● Exercise description:
Leaving out the pictures, please retype each record exactly.

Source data
------------

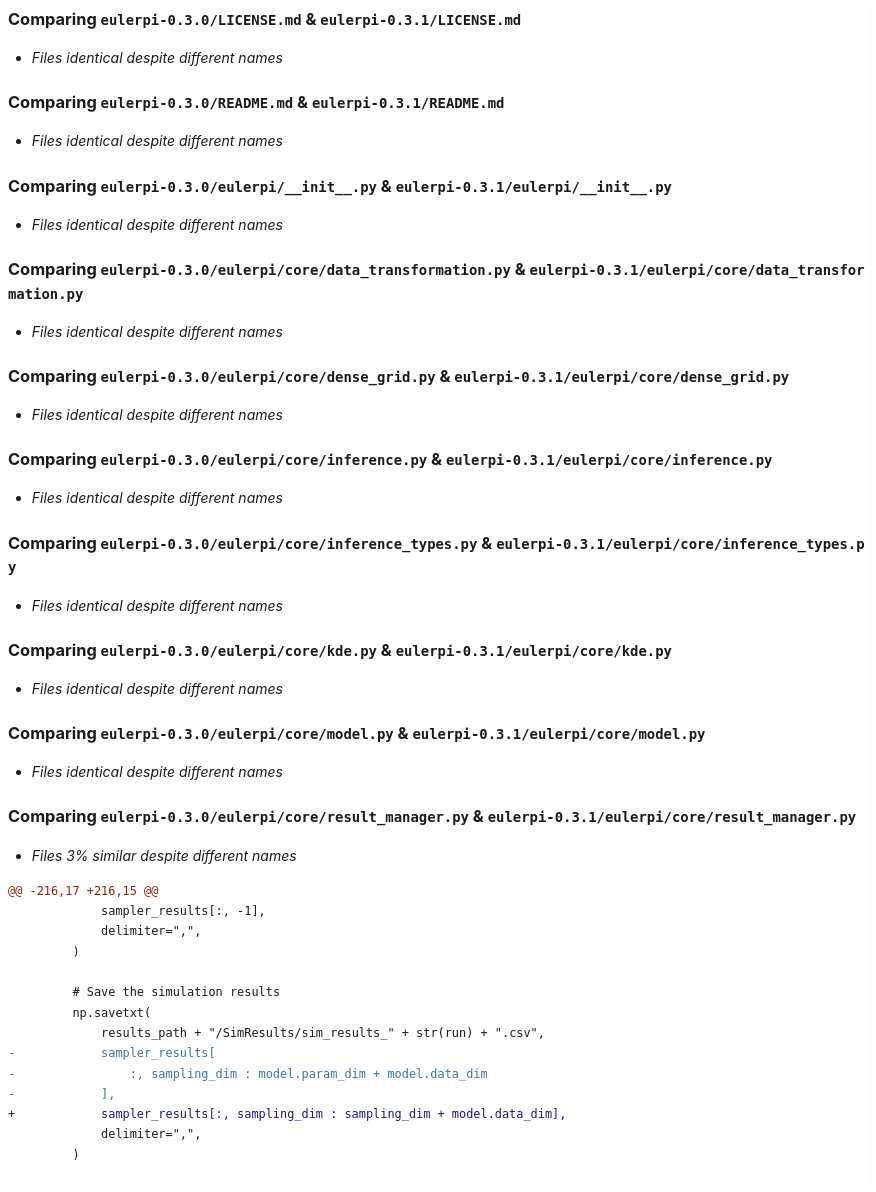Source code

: ### Comparing `eulerpi-0.3.0/LICENSE.md` & `eulerpi-0.3.1/LICENSE.md`

 * *Files identical despite different names*

### Comparing `eulerpi-0.3.0/README.md` & `eulerpi-0.3.1/README.md`

 * *Files identical despite different names*

### Comparing `eulerpi-0.3.0/eulerpi/__init__.py` & `eulerpi-0.3.1/eulerpi/__init__.py`

 * *Files identical despite different names*

### Comparing `eulerpi-0.3.0/eulerpi/core/data_transformation.py` & `eulerpi-0.3.1/eulerpi/core/data_transformation.py`

 * *Files identical despite different names*

### Comparing `eulerpi-0.3.0/eulerpi/core/dense_grid.py` & `eulerpi-0.3.1/eulerpi/core/dense_grid.py`

 * *Files identical despite different names*

### Comparing `eulerpi-0.3.0/eulerpi/core/inference.py` & `eulerpi-0.3.1/eulerpi/core/inference.py`

 * *Files identical despite different names*

### Comparing `eulerpi-0.3.0/eulerpi/core/inference_types.py` & `eulerpi-0.3.1/eulerpi/core/inference_types.py`

 * *Files identical despite different names*

### Comparing `eulerpi-0.3.0/eulerpi/core/kde.py` & `eulerpi-0.3.1/eulerpi/core/kde.py`

 * *Files identical despite different names*

### Comparing `eulerpi-0.3.0/eulerpi/core/model.py` & `eulerpi-0.3.1/eulerpi/core/model.py`

 * *Files identical despite different names*

### Comparing `eulerpi-0.3.0/eulerpi/core/result_manager.py` & `eulerpi-0.3.1/eulerpi/core/result_manager.py`

 * *Files 3% similar despite different names*

```diff
@@ -216,17 +216,15 @@
             sampler_results[:, -1],
             delimiter=",",
         )
 
         # Save the simulation results
         np.savetxt(
             results_path + "/SimResults/sim_results_" + str(run) + ".csv",
-            sampler_results[
-                :, sampling_dim : model.param_dim + model.data_dim
-            ],
+            sampler_results[:, sampling_dim : sampling_dim + model.data_dim],
             delimiter=",",
         )
 
```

------------

● Expected output:
Source code

: ### Comparing `eulerpi-0.3.0/LICENSE.md` & `eulerpi-0.3.1/LICENSE.md`

 * *Files identical despite different names*

### Comparing `eulerpi-0.3.0/README.md` & `eulerpi-0.3.1/README.md`

 * *Files identical despite different names*

### Comparing `eulerpi-0.3.0/eulerpi/__init__.py` & `eulerpi-0.3.1/eulerpi/__init__.py`

 * *Files identical despite different names*

### Comparing `eulerpi-0.3.0/eulerpi/core/data_transformation.py` & `eulerpi-0.3.1/eulerpi/core/data_transformation.py`

 * *Files identical despite different names*

### Comparing `eulerpi-0.3.0/eulerpi/core/dense_grid.py` & `eulerpi-0.3.1/eulerpi/core/dense_grid.py`

 * *Files identical despite different names*

### Comparing `eulerpi-0.3.0/eulerpi/core/inference.py` & `eulerpi-0.3.1/eulerpi/core/inference.py`

 * *Files identical despite different names*

### Comparing `eulerpi-0.3.0/eulerpi/core/inference_types.py` & `eulerpi-0.3.1/eulerpi/core/inference_types.py`

 * *Files identical despite different names*

### Comparing `eulerpi-0.3.0/eulerpi/core/kde.py` & `eulerpi-0.3.1/eulerpi/core/kde.py`

 * *Files identical despite different names*

### Comparing `eulerpi-0.3.0/eulerpi/core/model.py` & `eulerpi-0.3.1/eulerpi/core/model.py`

 * *Files identical despite different names*

### Comparing `eulerpi-0.3.0/eulerpi/core/result_manager.py` & `eulerpi-0.3.1/eulerpi/core/result_manager.py`

 * *Files 3% similar despite different names*

```diff
@@ -216,17 +216,15 @@
             sampler_results[:, -1],
             delimiter=",",
         )
 
         # Save the simulation results
         np.savetxt(
             results_path + "/SimResults/sim_results_" + str(run) + ".csv",
-            sampler_results[
-                :, sampling_dim : model.param_dim + model.data_dim
-            ],
+            sampler_results[:, sampling_dim : sampling_dim + model.data_dim],
             delimiter=",",
         )
 
```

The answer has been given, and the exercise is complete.